真夏の夜の夢<31>
 
 
 月森 蓮
 

 

 

 

「……他の皆はどうしただろうか……」

 二杯目のおかわりの椀を受け取りながら、俺はずっと気になっていたことを土浦に訊ねた。

「まぁ、大丈夫だろ。川の向こう側まで渡れたなら、溶岩が迫ってくる危険性もないし、後は下山するだけだ」

「……そうか…… そうだな」

「多少時間はかかるだろうが、なんとか夜までには、人の居る場所へたどり着けるだろう。教師連中もいることだし、命に別状があるような事態に陥る可能性は、もうないと考えていいんじゃないかな」

「……問題は俺たちか」

 そうつぶやいてから、この事態を招いたのはおのれの不注意だったとかみしめる。土浦は不運にも巻き添えを食らっただけだ。

 いや…… この事態どころか、本来なら、俺は死んでいたはずなのだから。

「土浦…… 俺は……」

「スト〜ップ!」

 大声でそういうと、彼は目の前に大きな手をかざしてみせた。

「え……」

「また、おまえ、自分のせいだとか、つまんねーこと考えてただろ」

「…………」

 ずばり言い当てられて、俺は思わず言葉に詰まった。

「何度も言っているように、おまえは何も悪くねェだろ。ただちょっとツイていなかっただけだ。それよりも、お互い、たいした怪我もなかったことを喜んでおこうぜ」

「……土浦」

「よし、この話はもう終わりだ。……今日中に下山できりゃよかったけど、今は無理をしない方が良い。まだ風があるし、夕暮れも近いからな」

 冷静に土浦が言った。確かに小さな釣り小屋は、吹きすさぶ風で時折、ガタガタと音を立てている。

「……そうか。そうだな。あれから大分時間が経ったんだろうし」

「連中が無事に下山できれば、おそらく明日か遅くても明後日には、救助隊が出る。今、無理をするよりも、万全を期してここを発ったほうがいい」

「……わかった。君のいうとおりにするのが一番いいと思う」

 俺は素直に頷いた。

 土浦の状況判断は非常に的確であり、また物言いも落ち着いている。

「よし、そうと決まりゃ、しっかり食って寝ちまえ! な!」

「ね、寝る……って、まだ夕方……」

「すごく疲れているはずだからな。腹がふくれりゃ自然に眠くなるさ」

 そう言いながら、土浦はおかわりを注いでくれた。

 正直、あまり食事の量が多くない俺にとっては、かなりお腹がいっぱいになっていたのだが、身を案じてくれる彼の気持ちが嬉しかった。

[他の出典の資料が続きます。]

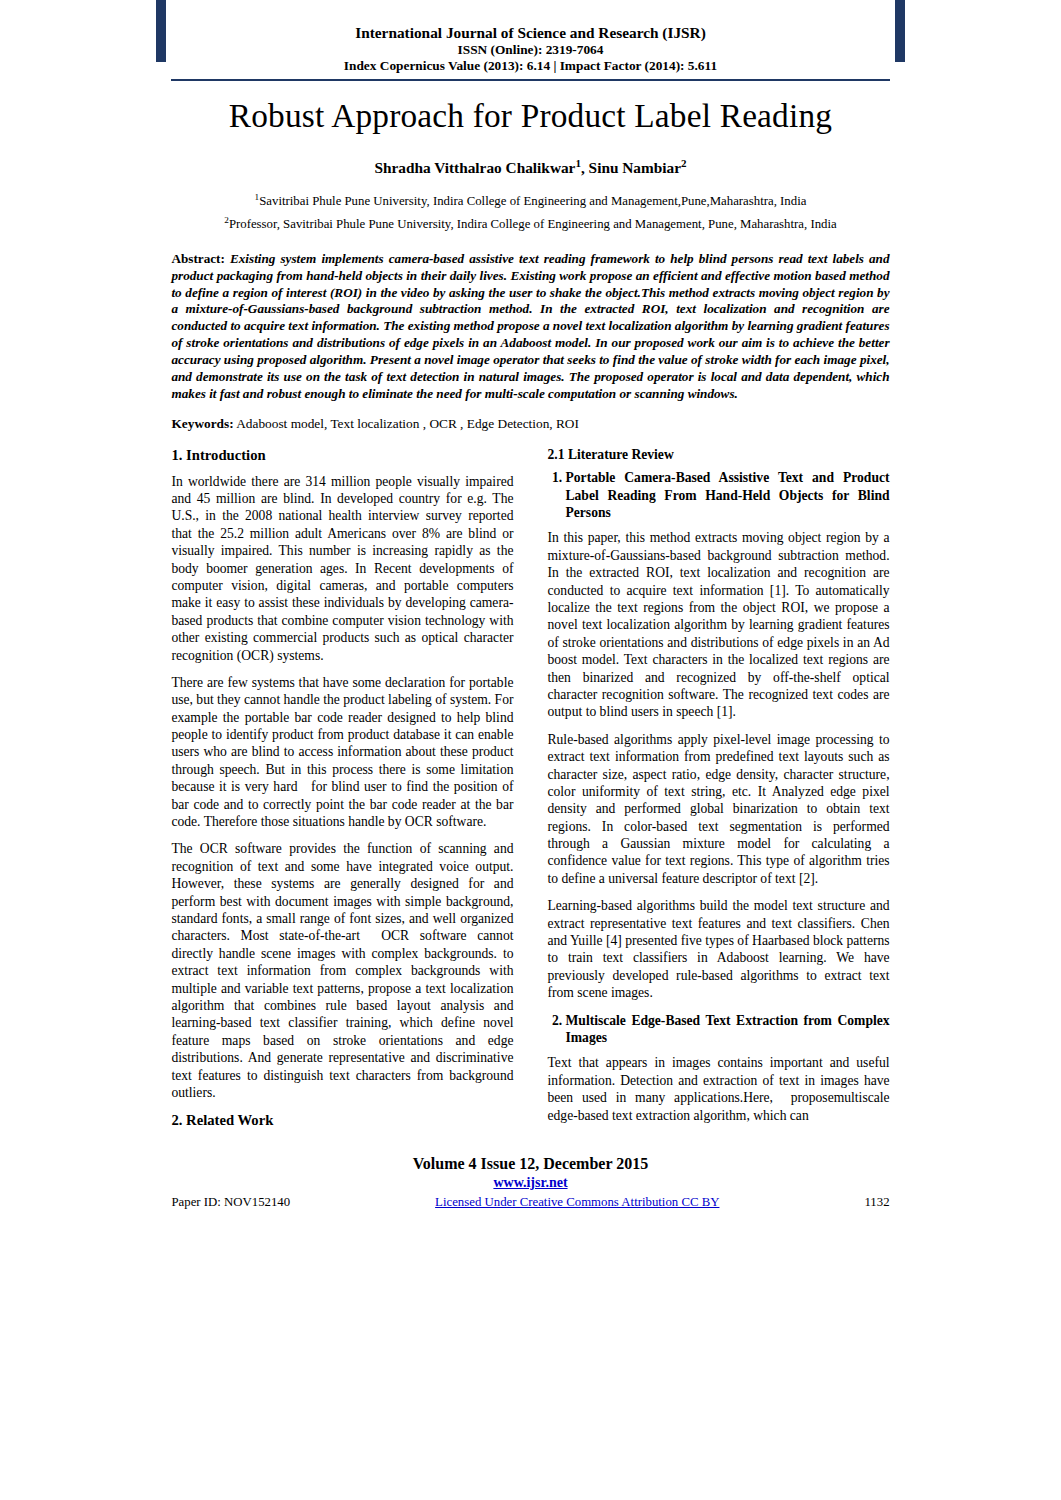International Journal of Science and Research (IJSR)
ISSN (Online): 2319-7064
Index Copernicus Value (2013): 6.14 | Impact Factor (2014): 5.611
Robust Approach for Product Label Reading
Shradha Vitthalrao Chalikwar1, Sinu Nambiar2
1Savitribai Phule Pune University, Indira College of Engineering and Management,Pune,Maharashtra, India
2Professor, Savitribai Phule Pune University, Indira College of Engineering and Management, Pune, Maharashtra, India
Abstract: Existing system implements camera-based assistive text reading framework to help blind persons read text labels and product packaging from hand-held objects in their daily lives. Existing work propose an efficient and effective motion based method to define a region of interest (ROI) in the video by asking the user to shake the object.This method extracts moving object region by a mixture-of-Gaussians-based background subtraction method. In the extracted ROI, text localization and recognition are conducted to acquire text information. The existing method propose a novel text localization algorithm by learning gradient features of stroke orientations and distributions of edge pixels in an Adaboost model. In our proposed work our aim is to achieve the better accuracy using proposed algorithm. Present a novel image operator that seeks to find the value of stroke width for each image pixel, and demonstrate its use on the task of text detection in natural images. The proposed operator is local and data dependent, which makes it fast and robust enough to eliminate the need for multi-scale computation or scanning windows.
Keywords: Adaboost model, Text localization , OCR , Edge Detection, ROI
1. Introduction
In worldwide there are 314 million people visually impaired and 45 million are blind. In developed country for e.g. The U.S., in the 2008 national health interview survey reported that the 25.2 million adult Americans over 8% are blind or visually impaired. This number is increasing rapidly as the body boomer generation ages. In Recent developments of computer vision, digital cameras, and portable computers make it easy to assist these individuals by developing camera-based products that combine computer vision technology with other existing commercial products such as optical character recognition (OCR) systems.
There are few systems that have some declaration for portable use, but they cannot handle the product labeling of system. For example the portable bar code reader designed to help blind people to identify product from product database it can enable users who are blind to access information about these product through speech. But in this process there is some limitation because it is very hard for blind user to find the position of bar code and to correctly point the bar code reader at the bar code. Therefore those situations handle by OCR software.
The OCR software provides the function of scanning and recognition of text and some have integrated voice output. However, these systems are generally designed for and perform best with document images with simple background, standard fonts, a small range of font sizes, and well organized characters. Most state-of-the-art OCR software cannot directly handle scene images with complex backgrounds. to extract text information from complex backgrounds with multiple and variable text patterns, propose a text localization algorithm that combines rule based layout analysis and learning-based text classifier training, which define novel feature maps based on stroke orientations and edge distributions. And generate representative and discriminative text features to distinguish text characters from background outliers.
2. Related Work
2.1 Literature Review
Portable Camera-Based Assistive Text and Product Label Reading From Hand-Held Objects for Blind Persons
In this paper, this method extracts moving object region by a mixture-of-Gaussians-based background subtraction method. In the extracted ROI, text localization and recognition are conducted to acquire text information [1]. To automatically localize the text regions from the object ROI, we propose a novel text localization algorithm by learning gradient features of stroke orientations and distributions of edge pixels in an Ad boost model. Text characters in the localized text regions are then binarized and recognized by off-the-shelf optical character recognition software. The recognized text codes are output to blind users in speech [1].
Rule-based algorithms apply pixel-level image processing to extract text information from predefined text layouts such as character size, aspect ratio, edge density, character structure, color uniformity of text string, etc. It Analyzed edge pixel density and performed global binarization to obtain text regions. In color-based text segmentation is performed through a Gaussian mixture model for calculating a confidence value for text regions. This type of algorithm tries to define a universal feature descriptor of text [2].
Learning-based algorithms build the model text structure and extract representative text features and text classifiers. Chen and Yuille [4] presented five types of Haarbased block patterns to train text classifiers in Adaboost learning. We have previously developed rule-based algorithms to extract text from scene images.
Multiscale Edge-Based Text Extraction from Complex Images
Text that appears in images contains important and useful information. Detection and extraction of text in images have been used in many applications.Here, proposemultiscale edge-based text extraction algorithm, which can
Volume 4 Issue 12, December 2015
www.ijsr.net
Paper ID: NOV152140
Licensed Under Creative Commons Attribution CC BY
1132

 それにやはり身体が冷えていることに間違いはないのだろう。熱い汁物は弱っていた肉体に、暖かな灯火を点してくれるようであった。

 お代わりの分を飲み干すと、急に眠気が襲ってきた。

 土浦の言うとおりだ。俺は正直に彼にそう告げ、布団の上に横になったのであった。

 

 

 

 

 

 

 ……夜半。

 粗末な木の扉を叩く風の音と、それにまじって聞こえてくる激しい息づかいに目を覚ました。

「ハァ……ハァッ……ハァッ……」

 熱のこもった吐息は、簡素なついたてを挟んだ、俺のすぐ隣から聞こえる。

「ハァッ……ハァ……」

「土……浦……?」

 そっと身を起こし、静かに声を掛けてみる。……だが、いらえはない。

 幸い、雨は上がったらしく、桟の隙間から月光が注ぎ込み、室内は想像以上によく見渡せた。

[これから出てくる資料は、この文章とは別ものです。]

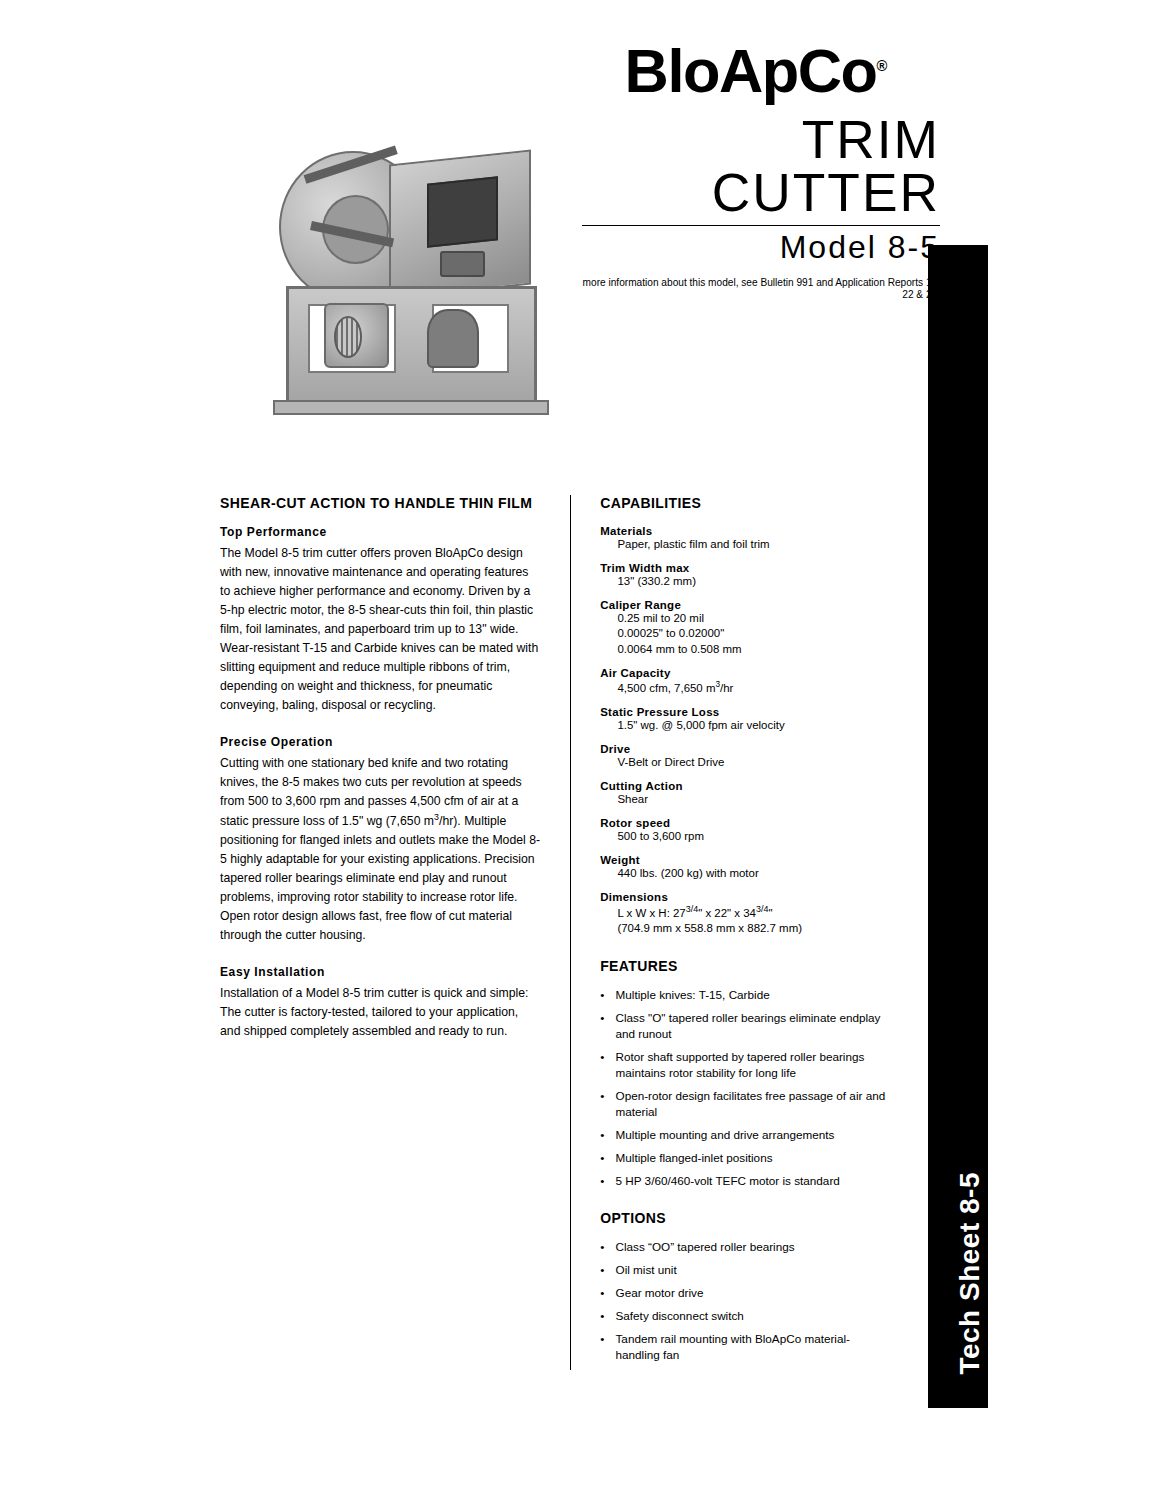Tech Sheet 8-5
BloApCo®
TRIM CUTTER
Model 8-5
For more information about this model, see Bulletin 991 and Application Reports 10, 22 & 23.
SHEAR-CUT ACTION TO HANDLE THIN FILM
Top Performance
The Model 8-5 trim cutter offers proven BloApCo design with new, innovative maintenance and operating features to achieve higher performance and economy. Driven by a 5-hp electric motor, the 8-5 shear-cuts thin foil, thin plastic film, foil laminates, and paperboard trim up to 13" wide. Wear-resistant T-15 and Carbide knives can be mated with slitting equipment and reduce multiple ribbons of trim, depending on weight and thickness, for pneumatic conveying, baling, disposal or recycling.
Precise Operation
Cutting with one stationary bed knife and two rotating knives, the 8-5 makes two cuts per revolution at speeds from 500 to 3,600 rpm and passes 4,500 cfm of air at a static pressure loss of 1.5" wg (7,650 m3/hr). Multiple positioning for flanged inlets and outlets make the Model 8-5 highly adaptable for your existing applications. Precision tapered roller bearings eliminate end play and runout problems, improving rotor stability to increase rotor life. Open rotor design allows fast, free flow of cut material through the cutter housing.
Easy Installation
Installation of a Model 8-5 trim cutter is quick and simple: The cutter is factory-tested, tailored to your application, and shipped completely assembled and ready to run.
CAPABILITIES
Materials
Paper, plastic film and foil trim
Trim Width max
13" (330.2 mm)
Caliper Range
0.25 mil to 20 mil
0.00025" to 0.02000"
0.0064 mm to 0.508 mm
Air Capacity
4,500 cfm, 7,650 m3/hr
Static Pressure Loss
1.5" wg. @ 5,000 fpm air velocity
Drive
V-Belt or Direct Drive
Cutting Action
Shear
Rotor speed
500 to 3,600 rpm
Weight
440 lbs. (200 kg) with motor
Dimensions
L x W x H: 273/4" x 22" x 343/4"
(704.9 mm x 558.8 mm x 882.7 mm)
FEATURES
Multiple knives: T-15, Carbide
Class "O" tapered roller bearings eliminate endplay and runout
Rotor shaft supported by tapered roller bearings maintains rotor stability for long life
Open-rotor design facilitates free passage of air and material
Multiple mounting and drive arrangements
Multiple flanged-inlet positions
5 HP 3/60/460-volt TEFC motor is standard
OPTIONS
Class “OO” tapered roller bearings
Oil mist unit
Gear motor drive
Safety disconnect switch
Tandem rail mounting with BloApCo material-handling fan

 土間のかまどと囲炉裏に火を焚いていた時分は、大分室内が暖かくなっていたが、今は夜風が忍び込み、気温が下がっているようだ。

「ハァ……ハァッ……ハァッ……」

 せわしない吐息に不安をあおられ、俺はもう一度声を掛けてみた。

「土浦……? どうかしたのか?」

 ついたてをずらして覗き込んでみればよいのだろうが、相手の了解を得ずにそんなことをするのは、あまりにもはしたない行為のように感じられた。

「つち……」

「ハァ……ハァ…… あ、す、すまん…… な、なんでもない…… 少し寒いかな……」

 くぐもった声で返事が戻ってくる。

 そう……本当なら、彼の熱っぽい吐息だけで、状況を把握すべきだったのだ。この年までほとんど音楽にしか注力してこなかったせいか、俺は圧倒的に状況判断の能力が劣っていた。

 ぜいぜいと喉を鳴らせた返答のようすで、ようやく俺は彼の身にただならぬ事が起こっているのだと察したのだ。